> [PROBLEM STATEMENT]: All entries are to be given again verbatim.

> [EXERCISE DATA]:
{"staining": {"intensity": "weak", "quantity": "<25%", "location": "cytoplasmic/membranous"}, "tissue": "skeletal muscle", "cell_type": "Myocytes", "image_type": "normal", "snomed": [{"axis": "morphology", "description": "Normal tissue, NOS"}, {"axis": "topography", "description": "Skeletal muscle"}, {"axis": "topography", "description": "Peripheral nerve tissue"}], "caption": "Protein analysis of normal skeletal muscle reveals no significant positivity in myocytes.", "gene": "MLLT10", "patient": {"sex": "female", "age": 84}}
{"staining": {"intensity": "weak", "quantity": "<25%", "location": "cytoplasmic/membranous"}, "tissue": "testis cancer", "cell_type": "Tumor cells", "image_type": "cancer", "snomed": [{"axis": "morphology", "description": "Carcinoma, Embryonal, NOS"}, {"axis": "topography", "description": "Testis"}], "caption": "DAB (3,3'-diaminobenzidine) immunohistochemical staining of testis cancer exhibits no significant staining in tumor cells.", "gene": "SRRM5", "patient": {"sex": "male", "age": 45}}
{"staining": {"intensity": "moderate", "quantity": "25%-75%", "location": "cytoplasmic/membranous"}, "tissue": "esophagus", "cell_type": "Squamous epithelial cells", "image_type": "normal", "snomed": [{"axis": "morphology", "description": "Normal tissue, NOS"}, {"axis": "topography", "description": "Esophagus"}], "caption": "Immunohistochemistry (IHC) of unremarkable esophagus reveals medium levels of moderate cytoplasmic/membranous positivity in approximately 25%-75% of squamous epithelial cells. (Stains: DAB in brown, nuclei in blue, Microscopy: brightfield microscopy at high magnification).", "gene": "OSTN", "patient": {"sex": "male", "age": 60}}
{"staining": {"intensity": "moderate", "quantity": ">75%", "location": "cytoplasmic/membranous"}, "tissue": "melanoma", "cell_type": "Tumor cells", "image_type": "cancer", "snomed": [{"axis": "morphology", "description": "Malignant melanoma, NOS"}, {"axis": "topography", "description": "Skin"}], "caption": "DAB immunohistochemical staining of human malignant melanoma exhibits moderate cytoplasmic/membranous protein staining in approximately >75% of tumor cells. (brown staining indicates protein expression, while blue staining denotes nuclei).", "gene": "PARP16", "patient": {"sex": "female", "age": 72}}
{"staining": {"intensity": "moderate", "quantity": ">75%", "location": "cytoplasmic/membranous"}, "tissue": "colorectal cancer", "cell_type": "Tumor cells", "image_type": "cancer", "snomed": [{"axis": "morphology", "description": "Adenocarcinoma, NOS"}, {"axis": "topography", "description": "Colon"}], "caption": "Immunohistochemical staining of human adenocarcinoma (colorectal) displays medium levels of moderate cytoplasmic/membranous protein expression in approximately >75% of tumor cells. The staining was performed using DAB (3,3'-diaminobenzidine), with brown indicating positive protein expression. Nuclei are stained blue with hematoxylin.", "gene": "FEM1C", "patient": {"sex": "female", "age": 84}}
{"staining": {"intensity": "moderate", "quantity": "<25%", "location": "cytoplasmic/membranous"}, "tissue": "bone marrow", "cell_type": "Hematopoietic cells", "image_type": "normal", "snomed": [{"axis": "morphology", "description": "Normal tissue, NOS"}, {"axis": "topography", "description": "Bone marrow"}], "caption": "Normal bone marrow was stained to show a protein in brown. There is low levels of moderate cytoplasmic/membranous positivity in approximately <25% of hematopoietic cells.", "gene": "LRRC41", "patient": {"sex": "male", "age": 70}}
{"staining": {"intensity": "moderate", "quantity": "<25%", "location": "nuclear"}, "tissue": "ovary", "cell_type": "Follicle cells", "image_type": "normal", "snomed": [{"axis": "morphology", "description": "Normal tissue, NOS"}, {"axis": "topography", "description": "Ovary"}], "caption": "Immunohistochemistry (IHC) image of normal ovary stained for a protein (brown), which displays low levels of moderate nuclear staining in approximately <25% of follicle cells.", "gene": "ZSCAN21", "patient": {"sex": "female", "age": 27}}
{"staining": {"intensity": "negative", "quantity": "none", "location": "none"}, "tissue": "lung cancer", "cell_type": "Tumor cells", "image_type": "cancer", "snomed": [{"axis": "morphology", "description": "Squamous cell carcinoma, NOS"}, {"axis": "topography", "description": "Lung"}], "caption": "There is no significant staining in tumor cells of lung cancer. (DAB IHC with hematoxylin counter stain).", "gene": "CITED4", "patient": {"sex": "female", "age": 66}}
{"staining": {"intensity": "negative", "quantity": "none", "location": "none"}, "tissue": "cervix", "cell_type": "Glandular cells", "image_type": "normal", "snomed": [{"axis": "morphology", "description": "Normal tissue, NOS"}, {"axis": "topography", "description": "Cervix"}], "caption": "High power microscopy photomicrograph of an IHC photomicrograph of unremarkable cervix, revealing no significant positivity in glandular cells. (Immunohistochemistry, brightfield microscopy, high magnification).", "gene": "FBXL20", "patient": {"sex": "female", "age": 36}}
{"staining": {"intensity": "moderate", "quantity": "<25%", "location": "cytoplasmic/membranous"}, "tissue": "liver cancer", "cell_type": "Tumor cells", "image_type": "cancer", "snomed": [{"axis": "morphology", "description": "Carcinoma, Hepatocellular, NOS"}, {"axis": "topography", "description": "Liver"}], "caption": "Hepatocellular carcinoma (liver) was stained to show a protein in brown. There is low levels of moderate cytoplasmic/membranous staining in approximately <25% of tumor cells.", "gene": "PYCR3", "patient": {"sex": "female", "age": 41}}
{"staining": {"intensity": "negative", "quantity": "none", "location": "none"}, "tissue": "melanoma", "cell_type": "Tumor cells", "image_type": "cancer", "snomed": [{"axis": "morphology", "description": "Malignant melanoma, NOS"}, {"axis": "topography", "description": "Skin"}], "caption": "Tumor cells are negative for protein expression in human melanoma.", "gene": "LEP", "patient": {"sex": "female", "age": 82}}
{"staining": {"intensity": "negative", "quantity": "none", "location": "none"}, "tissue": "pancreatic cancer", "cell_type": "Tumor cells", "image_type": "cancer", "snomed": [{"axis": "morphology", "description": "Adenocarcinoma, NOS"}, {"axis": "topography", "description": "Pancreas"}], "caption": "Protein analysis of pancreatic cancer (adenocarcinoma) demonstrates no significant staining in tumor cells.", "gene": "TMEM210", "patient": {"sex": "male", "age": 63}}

> [OUTPUT]:
{"staining": {"intensity": "weak", "quantity": "<25%", "location": "cytoplasmic/membranous"}, "tissue": "skeletal muscle", "cell_type": "Myocytes", "image_type": "normal", "snomed": [{"axis": "morphology", "description": "Normal tissue, NOS"}, {"axis": "topography", "description": "Skeletal muscle"}, {"axis": "topography", "description": "Peripheral nerve tissue"}], "caption": "Protein analysis of normal skeletal muscle reveals no significant positivity in myocytes.", "gene": "MLLT10", "patient": {"sex": "female", "age": 84}}
{"staining": {"intensity": "weak", "quantity": "<25%", "location": "cytoplasmic/membranous"}, "tissue": "testis cancer", "cell_type": "Tumor cells", "image_type": "cancer", "snomed": [{"axis": "morphology", "description": "Carcinoma, Embryonal, NOS"}, {"axis": "topography", "description": "Testis"}], "caption": "DAB (3,3'-diaminobenzidine) immunohistochemical staining of testis cancer exhibits no significant staining in tumor cells.", "gene": "SRRM5", "patient": {"sex": "male", "age": 45}}
{"staining": {"intensity": "moderate", "quantity": "25%-75%", "location": "cytoplasmic/membranous"}, "tissue": "esophagus", "cell_type": "Squamous epithelial cells", "image_type": "normal", "snomed": [{"axis": "morphology", "description": "Normal tissue, NOS"}, {"axis": "topography", "description": "Esophagus"}], "caption": "Immunohistochemistry (IHC) of unremarkable esophagus reveals medium levels of moderate cytoplasmic/membranous positivity in approximately 25%-75% of squamous epithelial cells. (Stains: DAB in brown, nuclei in blue, Microscopy: brightfield microscopy at high magnification).", "gene": "OSTN", "patient": {"sex": "male", "age": 60}}
{"staining": {"intensity": "moderate", "quantity": ">75%", "location": "cytoplasmic/membranous"}, "tissue": "melanoma", "cell_type": "Tumor cells", "image_type": "cancer", "snomed": [{"axis": "morphology", "description": "Malignant melanoma, NOS"}, {"axis": "topography", "description": "Skin"}], "caption": "DAB immunohistochemical staining of human malignant melanoma exhibits moderate cytoplasmic/membranous protein staining in approximately >75% of tumor cells. (brown staining indicates protein expression, while blue staining denotes nuclei).", "gene": "PARP16", "patient": {"sex": "female", "age": 72}}
{"staining": {"intensity": "moderate", "quantity": ">75%", "location": "cytoplasmic/membranous"}, "tissue": "colorectal cancer", "cell_type": "Tumor cells", "image_type": "cancer", "snomed": [{"axis": "morphology", "description": "Adenocarcinoma, NOS"}, {"axis": "topography", "description": "Colon"}], "caption": "Immunohistochemical staining of human adenocarcinoma (colorectal) displays medium levels of moderate cytoplasmic/membranous protein expression in approximately >75% of tumor cells. The staining was performed using DAB (3,3'-diaminobenzidine), with brown indicating positive protein expression. Nuclei are stained blue with hematoxylin.", "gene": "FEM1C", "patient": {"sex": "female", "age": 84}}
{"staining": {"intensity": "moderate", "quantity": "<25%", "location": "cytoplasmic/membranous"}, "tissue": "bone marrow", "cell_type": "Hematopoietic cells", "image_type": "normal", "snomed": [{"axis": "morphology", "description": "Normal tissue, NOS"}, {"axis": "topography", "description": "Bone marrow"}], "caption": "Normal bone marrow was stained to show a protein in brown. There is low levels of moderate cytoplasmic/membranous positivity in approximately <25% of hematopoietic cells.", "gene": "LRRC41", "patient": {"sex": "male", "age": 70}}
{"staining": {"intensity": "moderate", "quantity": "<25%", "location": "nuclear"}, "tissue": "ovary", "cell_type": "Follicle cells", "image_type": "normal", "snomed": [{"axis": "morphology", "description": "Normal tissue, NOS"}, {"axis": "topography", "description": "Ovary"}], "caption": "Immunohistochemistry (IHC) image of normal ovary stained for a protein (brown), which displays low levels of moderate nuclear staining in approximately <25% of follicle cells.", "gene": "ZSCAN21", "patient": {"sex": "female", "age": 27}}
{"staining": {"intensity": "negative", "quantity": "none", "location": "none"}, "tissue": "lung cancer", "cell_type": "Tumor cells", "image_type": "cancer", "snomed": [{"axis": "morphology", "description": "Squamous cell carcinoma, NOS"}, {"axis": "topography", "description": "Lung"}], "caption": "There is no significant staining in tumor cells of lung cancer. (DAB IHC with hematoxylin counter stain).", "gene": "CITED4", "patient": {"sex": "female", "age": 66}}
{"staining": {"intensity": "negative", "quantity": "none", "location": "none"}, "tissue": "cervix", "cell_type": "Glandular cells", "image_type": "normal", "snomed": [{"axis": "morphology", "description": "Normal tissue, NOS"}, {"axis": "topography", "description": "Cervix"}], "caption": "High power microscopy photomicrograph of an IHC photomicrograph of unremarkable cervix, revealing no significant positivity in glandular cells. (Immunohistochemistry, brightfield microscopy, high magnification).", "gene": "FBXL20", "patient": {"sex": "female", "age": 36}}
{"staining": {"intensity": "moderate", "quantity": "<25%", "location": "cytoplasmic/membranous"}, "tissue": "liver cancer", "cell_type": "Tumor cells", "image_type": "cancer", "snomed": [{"axis": "morphology", "description": "Carcinoma, Hepatocellular, NOS"}, {"axis": "topography", "description": "Liver"}], "caption": "Hepatocellular carcinoma (liver) was stained to show a protein in brown. There is low levels of moderate cytoplasmic/membranous staining in approximately <25% of tumor cells.", "gene": "PYCR3", "patient": {"sex": "female", "age": 41}}
{"staining": {"intensity": "negative", "quantity": "none", "location": "none"}, "tissue": "melanoma", "cell_type": "Tumor cells", "image_type": "cancer", "snomed": [{"axis": "morphology", "description": "Malignant melanoma, NOS"}, {"axis": "topography", "description": "Skin"}], "caption": "Tumor cells are negative for protein expression in human melanoma.", "gene": "LEP", "patient": {"sex": "female", "age": 82}}
{"staining": {"intensity": "negative", "quantity": "none", "location": "none"}, "tissue": "pancreatic cancer", "cell_type": "Tumor cells", "image_type": "cancer", "snomed": [{"axis": "morphology", "description": "Adenocarcinoma, NOS"}, {"axis": "topography", "description": "Pancreas"}], "caption": "Protein analysis of pancreatic cancer (adenocarcinoma) demonstrates no significant staining in tumor cells.", "gene": "TMEM210", "patient": {"sex": "male", "age": 63}}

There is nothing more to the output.